__What is expected__: Reproduce the extracted text of each item, switching "ONU" to "Nações Unidas" and leaving all other wording unchanged.

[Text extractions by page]
****

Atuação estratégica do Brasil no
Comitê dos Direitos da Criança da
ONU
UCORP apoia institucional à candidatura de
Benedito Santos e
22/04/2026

****

__Answer to this exercise__:
Atuação estratégica do Brasil no
Comitê dos Direitos da Criança da
Nações Unidas
UCORP apoia institucional à candidatura de
Benedito Santos e
22/04/2026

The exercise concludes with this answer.